Весло уткнулось в размытый водой холм, удерживая лодку. Безошибочно отыскав скопление черных глаз, ягодной гроздью повисших на вытянутой морде, Мазай свободной рукой похлопал по телогрейке:
– Не боись, нечисть, пустой я, – прогудел он сквозь окладистую седую бороду. – Вывезу, если дурить не будешь…
Острые, покрытые мхом плечи недоверчиво дрогнули. Шишига переступила с лапы на лапу, недовольно стряхивая с когтей воду. Словно куст вдруг ноги отрастил, так неестественно это было, что старый Мазай не удержался, сплюнул за борт. Черные шарики глаз перекатывались, пристально разглядывая нежданного спасителя. Мазай передернул плечами и оттолкнулся от уходящей под воду тверди.
– В лодку не суйся, перевернешь! – на всякий случай он пригрозил шишиге веслом. – На бревно прыгай. Чай не потонешь…
Шишига понятливо мотнула рылом, осклабилась, засветив крошечные острые зубки. Легким паучьим шагам перетекла на бревно и вновь застыла. Заглатывая спасительный островок, чавкнула ненасытная река. Плыть спиной к шишиге было неуютно, и старый Мазай извертелся, стараясь не выпускать лесную тварь из виду. Выдохнул с облегчением, лишь когда нос лодки глухо стукнулся о пологий склон, покрытый изумрудной шерстью.
– Ну, чего расселась, как барыня? – прикрикнул Мазай на шишигу. – Давай, это… пошла отседа!
Та недоверчиво разжала лапы, бочком переступила на берег. С минуту буравила старика пустым взглядом черноягодных зрачков, а затем пригнулась к земле. Поклонилась, вроде как.
Глядя вслед шишиге, Мазай пожевал седой ус, вынул из-под полы обрез и тщательно прицелился в удаляющийся беззащитный затылок.
***
Шишига пригнулась перед броском. Под игольчатой черной шерстью напружинились мышцы. Пасть разъехалась, вскрывая зубы – мелкие, рыбьи, в несметном количестве. Растопырились суставчатые пальцы, коронованные толстыми расщепленными когтями.
Николай рассмеялся и щелкнул зверюгу по стеклянным глазам.
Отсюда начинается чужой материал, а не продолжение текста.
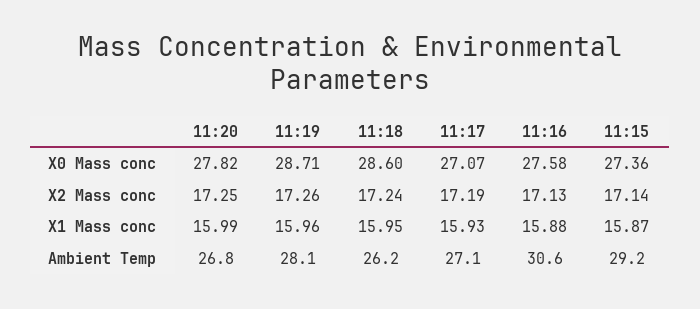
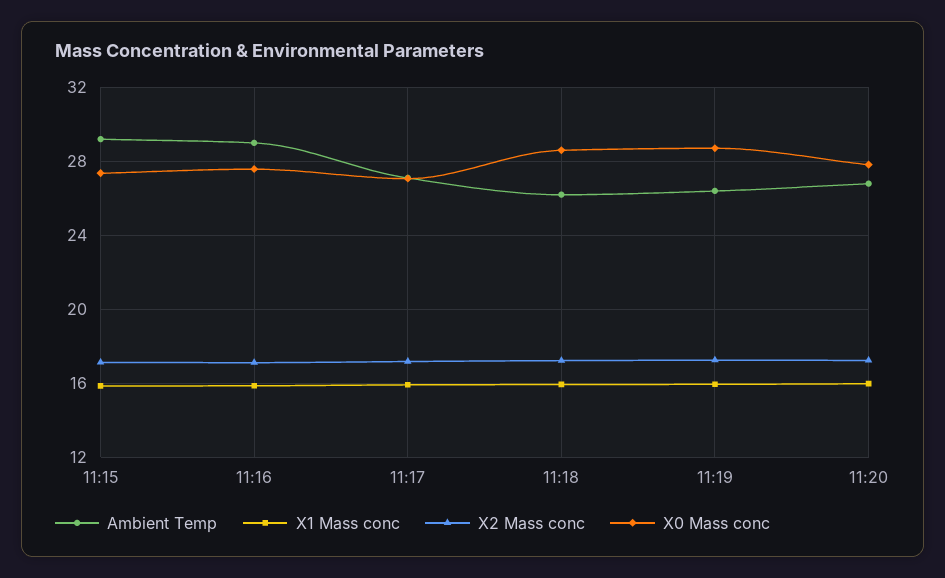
  {
    "X0 Mass conc": {
      "11:20": 27.82,
      "11:19": 28.71,
      "11:18": 28.6,
      "11:17": 27.07,
      "11:16": 27.58,
      "11:15": 27.36
    },
    "X2 Mass conc": {
      "11:20": 17.25,
      "11:19": 17.26,
      "11:18": 17.24,
      "11:17": 17.19,
      "11:16": 17.13,
      "11:15": 17.14
    },
    "X1 Mass conc": {
      "11:20": 15.99,
      "11:19": 15.96,
      "11:18": 15.95,
      "11:17": 15.93,
      "11:16": 15.88,
      "11:15": 15.87
    },
    "Ambient Temp": {
      "11:20": 26.8,
-     "11:19": 28.1,
+     "11:19": 26.5,
      "11:18": 26.2,
      "11:17": 27.1,
-     "11:16": 30.6,
+     "11:16": 29,
      "11:15": 29.2
    }
  }

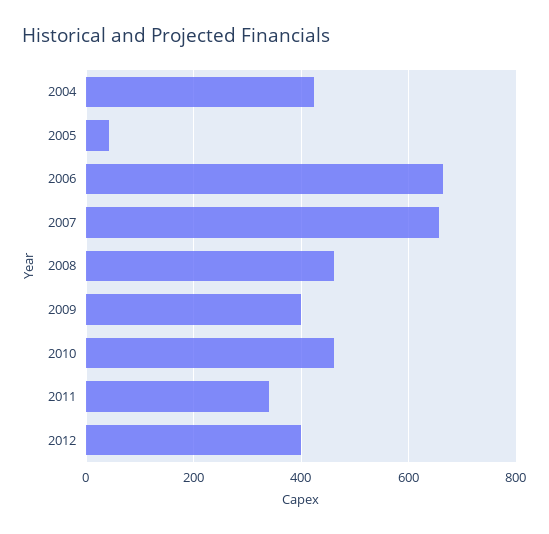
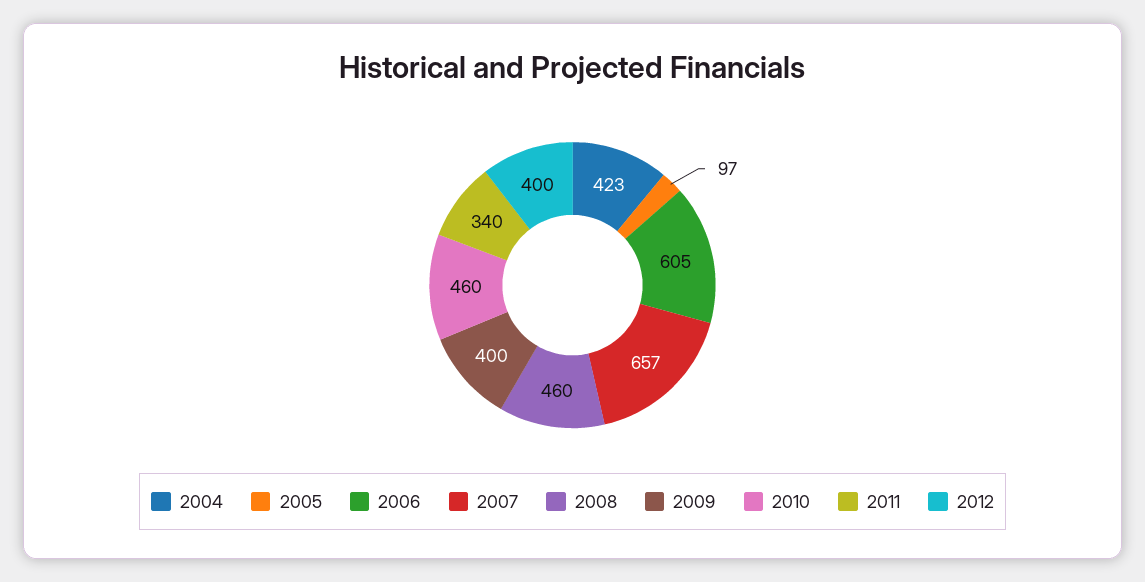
  {
    "2004": 423,
-   "2005": 40,
+   "2005": 97,
-   "2006": 660,
+   "2006": 605,
    "2007": 657,
    "2008": 460,
    "2009": 400,
    "2010": 460,
    "2011": 340,
    "2012": 400
  }

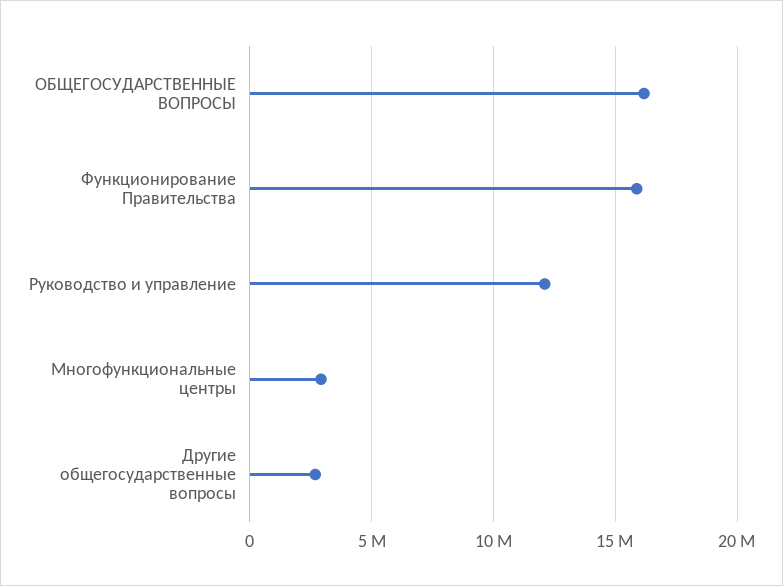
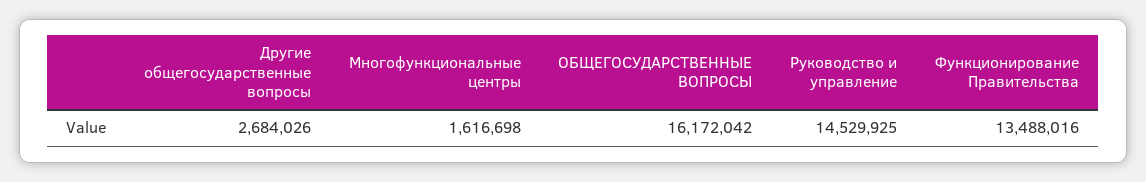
  {
    "ОБЩЕГОСУДАРСТВЕННЫЕ ВОПРОСЫ": 16172042,
-   "Функционирование Правительства": 16000000,
+   "Функционирование Правительства": 13488016,
-   "Руководство и управление": 12000000,
+   "Руководство и управление": 14529925,
-   "Многофункциональные центры": 3000000,
+   "Многофункциональные центры": 1616698,
    "Другие общегосударственные вопросы": 2684026
  }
Принялся было считать зубы, но сбился на шестьдесят восьмом.
– Щучьи? – со знанием дела шепнул он тестю.
Мазай пожал плечами, украдкой поглаживая повязку на пояснице. Пропитанный ядом шишиги пояс слегка покалывал, но измученные ревматизмом позвонки грел просто отменно.
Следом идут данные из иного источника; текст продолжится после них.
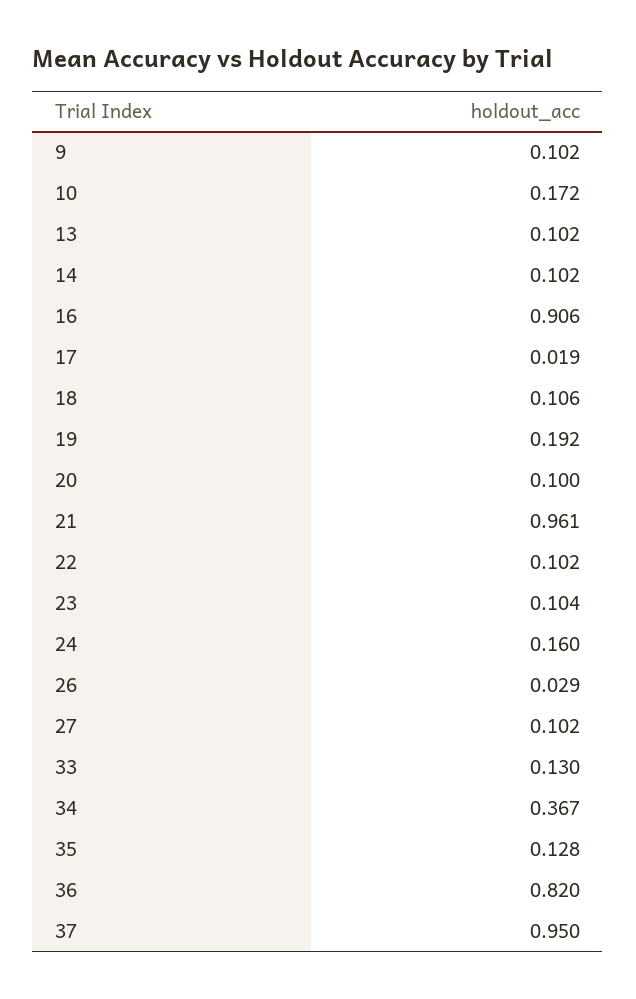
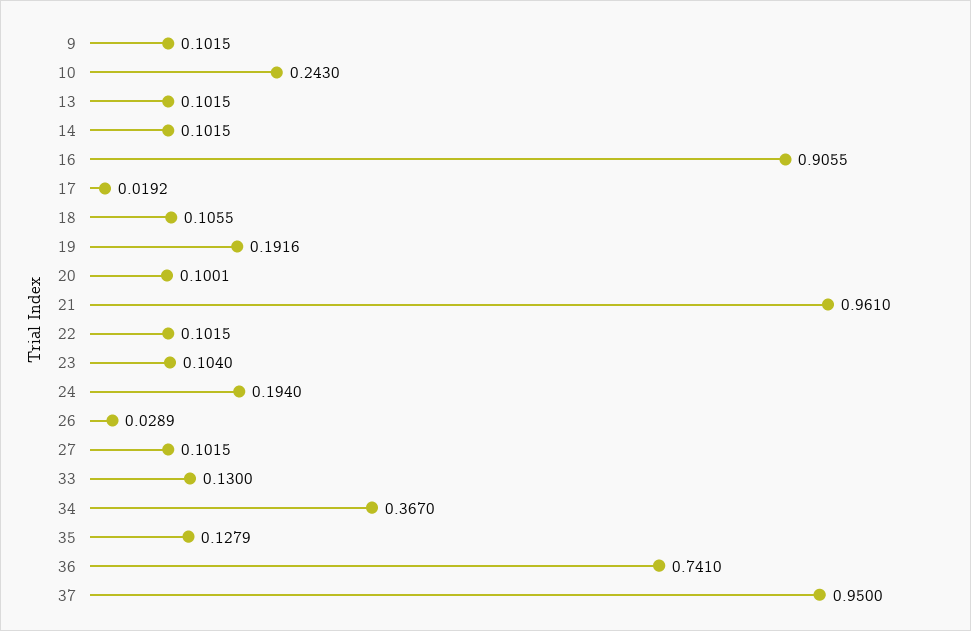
  {
    "9": 0.1015,
-   "10": 0.172,
+   "10": 0.243,
    "13": 0.1015,
    "14": 0.1015,
    "16": 0.9055,
    "17": 0.0192,
    "18": 0.1055,
    "19": 0.1916,
    "20": 0.1001,
    "21": 0.961,
    "22": 0.1015,
    "23": 0.104,
-   "24": 0.16,
+   "24": 0.194,
    "26": 0.0289,
    "27": 0.1015,
    "33": 0.13,
    "34": 0.367,
    "35": 0.1279,
-   "36": 0.82,
+   "36": 0.741,
    "37": 0.95
  }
– Ох, и фантазия у вас, пап! – не унимался зять. – Из чего вы их только…
Он хотел сказать «делаете», но осекся, бросив взгляд на Ваньку, что глазел на шишигу, разинув рот. Николай взлохматил сыну кучерявые рыжие кудри. Не хотелось портить ребенку сказку. Пусть даже такую жутковатую, как дедушкин сарай, полный уродливых чучел, собранных золотыми руками таксидермиста-самоучки.
– Где вы их только берете?!
Он обвел взглядом бывший овин, заставленный чучелами лешаков, трясуниц, навок и водяных, волкодлаков и упырей.
– Известное дело, в лесу. Каждую весну лезут, хотят обратно участок отвоевать, бесовы дети…
Старый Мазай задумчиво погладил бороду и вдруг заговорщически подмигнул внуку. Зять, хоть и родня, а все ж чужой, пришлый. На дочку работу не взвалишь. Женские плечи слабы, далеко такой крест не унесут, сломаются. А Ванька парень-богатырь, вон, какой здоровый растет, и не скажешь, что шесть лет всего!